Knowing what happens in a matter of seconds…a thousand words does not come close.
Cpl. Jonathan Yale 2nd Battalion, 8th Marines
Lance Cpl. Jordan Haerter 1st Battalion, 9th Marines
April 22, 2008, Ramadi, Iraq
They could have run as the blue truck turned down into the alley and immediately sped up as it made its way through the serpentine. They all said, “We knew immediately what was going on as soon as the two Marines began firing.”
The Iraqi police then related that some of them also fired, and then to a man, ran for safety just prior to the explosion. All survived. Many were injured.some seriously. One of the Iraqis elaborated and with tears welling up said, “They’d run like any normal man would to save his life.” “What he didn’t know until then,” he said, “and what he learned that very instant, was that Marines are not normal.” Choking past the emotion he said, “Sir, in the name of God no sane man would have stood there and done what they did.” “No sane man.”
“They saved us all.”
What we didn’t know at the time, and only learned a couple of days later after I wrote a summary and submitted both Yale and Haerter for posthumous Navy Crosses, was that one of our security cameras, damaged initially in the blast, recorded some of the suicide attack. It happened exactly as the Iraqis had described it. It took exactly six seconds from when the truck entered the alley until it detonated.
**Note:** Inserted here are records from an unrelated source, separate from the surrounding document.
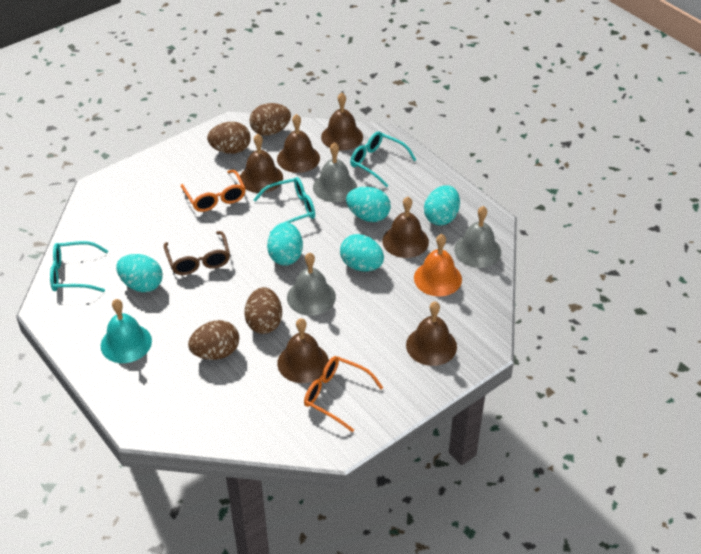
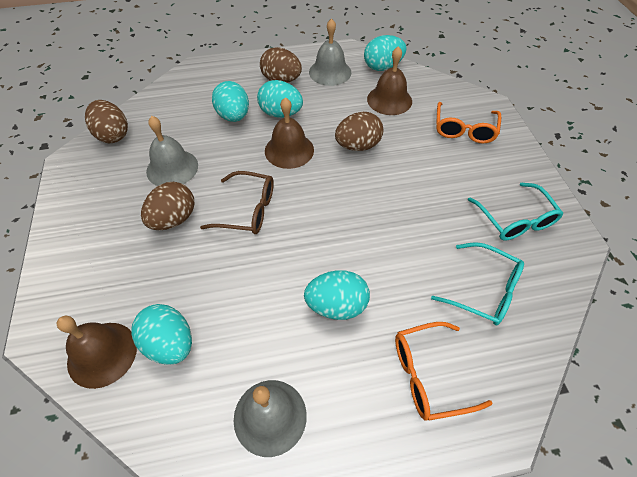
brown bell: 6 -> 3
orange bell: 1 -> 0
turquoise bell: 1 -> 0
turquoise glasses: 3 -> 2

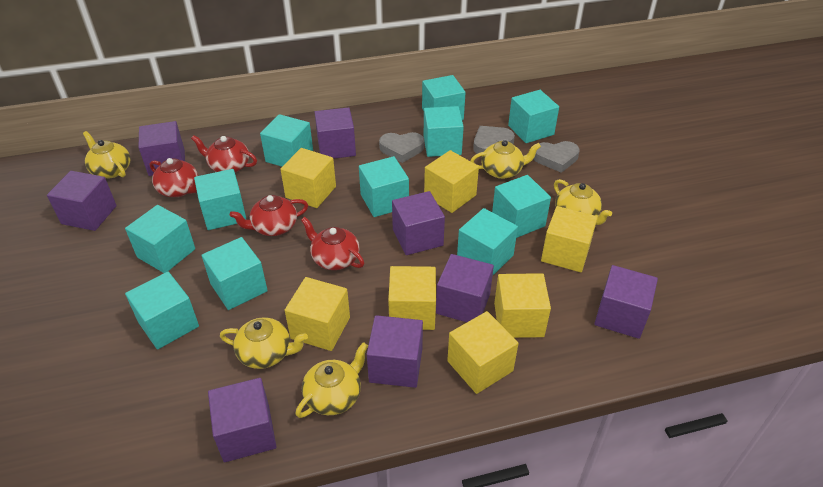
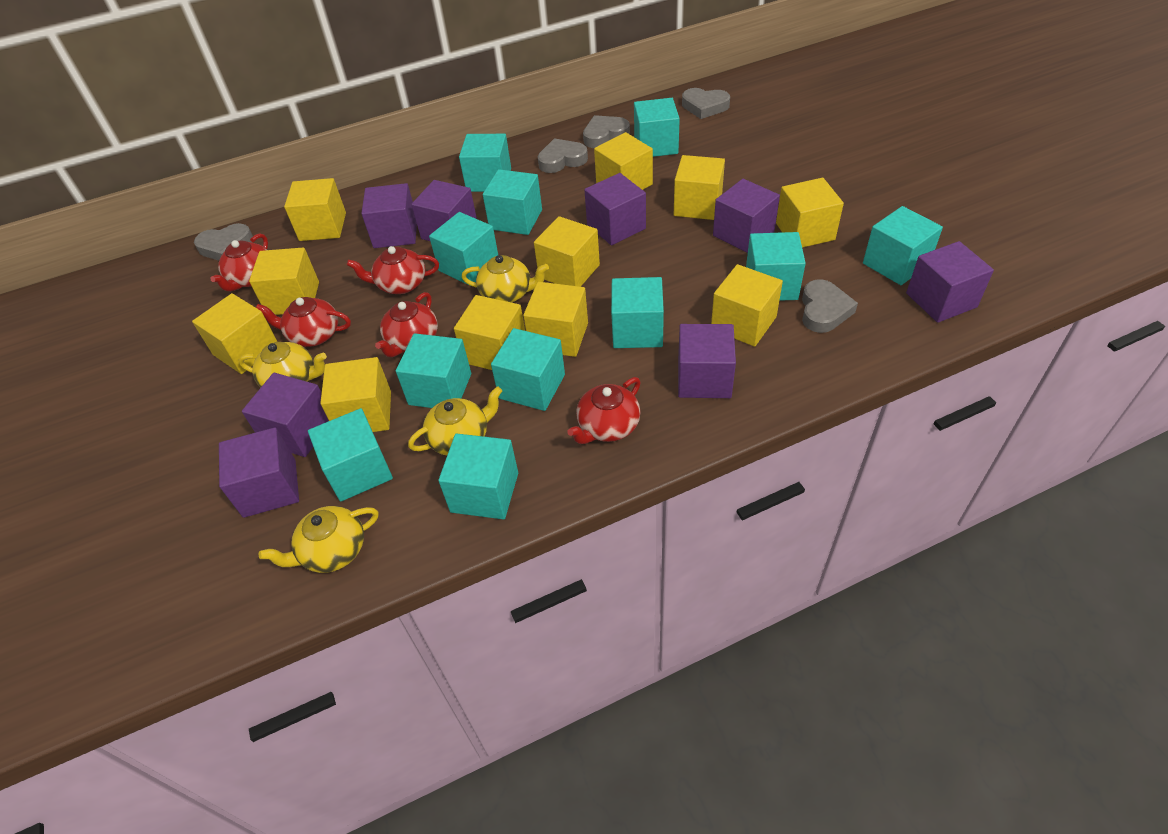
grey heart: 3 -> 5
red teapot: 4 -> 5
yellow cube: 7 -> 11
yellow teapot: 5 -> 4

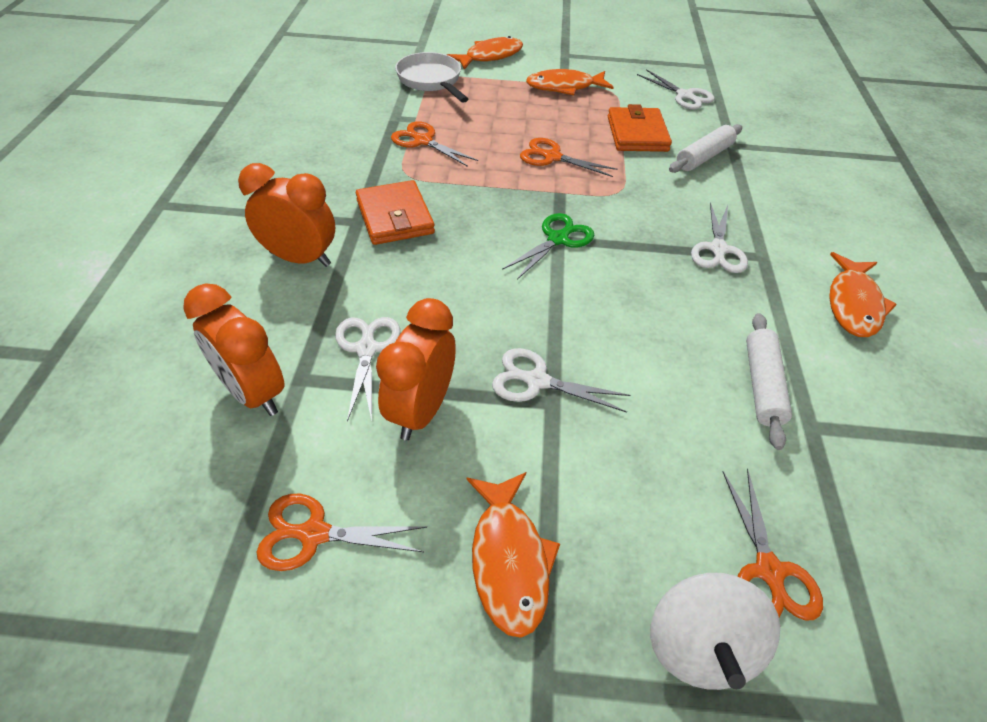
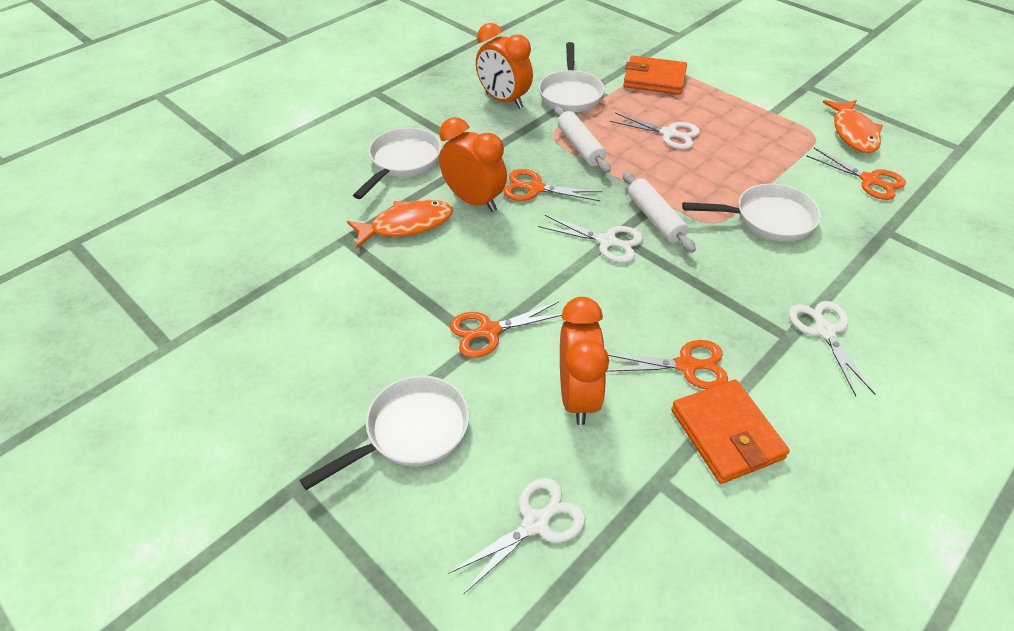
green scissors: 1 -> 0
orange fish: 4 -> 2
white pan: 1 -> 4
white spinning top: 1 -> 0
You can watch the last six seconds of their young lives. Putting myself in their heads I supposed it took about a second for the two Marines to separately come to the same conclusion about what was going on once the truck came into their view at the far end of the alley. Exactly no time to talk it over, or call the sergeant to ask what they should do. Only enough time to take half an instant and think about what the sergeant told them to do only a few minutes before: “.let no unauthorized personnel or vehicles pass.” The two Marines had about five seconds left to live.
It took maybe another two seconds for them to present their weapons, take aim, and open up. By this time the truck was half-way through the barriers and gaining speed the whole time. Here, the recording shows a number of Iraqi police, some of whom had fired their AKs, now scattering like the normal and rational men they were-some running right past the Marines.
They had three seconds left to live.
For about two seconds more, the recording shows the Marines’ weapons firing non-stop.the truck’s windshield exploding into shards of glass as their rounds take it apart and tore in to the body of the SOB who is trying to get past them to kill their brothers-American and Iraqi-bedded down in the barracks totally unaware of the fact that their lives at that moment depended entirely on two Marines standing their ground. If they had been aware, they would have known they were safe, because two Marines stood between them and a crazed suicide bomber. The recording shows the truck careening to a stop immediately in front of the two Marines. In all of the instantaneous violence Yale and Haerter never hesitated. By all reports and by the recording, they never stepped back. They never even started to step aside. They never even shifted their weight. With their feet spread shoulder width apart, they leaned into the danger, firing as fast as they could work their weapons. They had only one second left to live.
The truck explodes. The camera goes blank. Two young men go to their God.
USMC Lance Corporal Jordan C. Haerter. 22 APR 2008.
Died of wounds sustained while conducting combat operations in Ramadi, Iraq. Haerter was assigned to the 1st Battalion, 9th Marine Regiment, 2nd Marine Division, II Marine Expeditionary Force, Camp Lejeune, N.C. Posthumous recipient of Navy Cross.
USMC Corporal Jonathan T. Yale. 22 APR 2008.
Died of wounds sustained while conducting combat operations in Balad, Iraq. Yale was assigned to the 2nd Battalion, 8th Marine Regiment, 2nd Marine Division, II Marine Expeditionary Force, Camp Lejeune, N.C. Posthumous recipient of Navy Cross.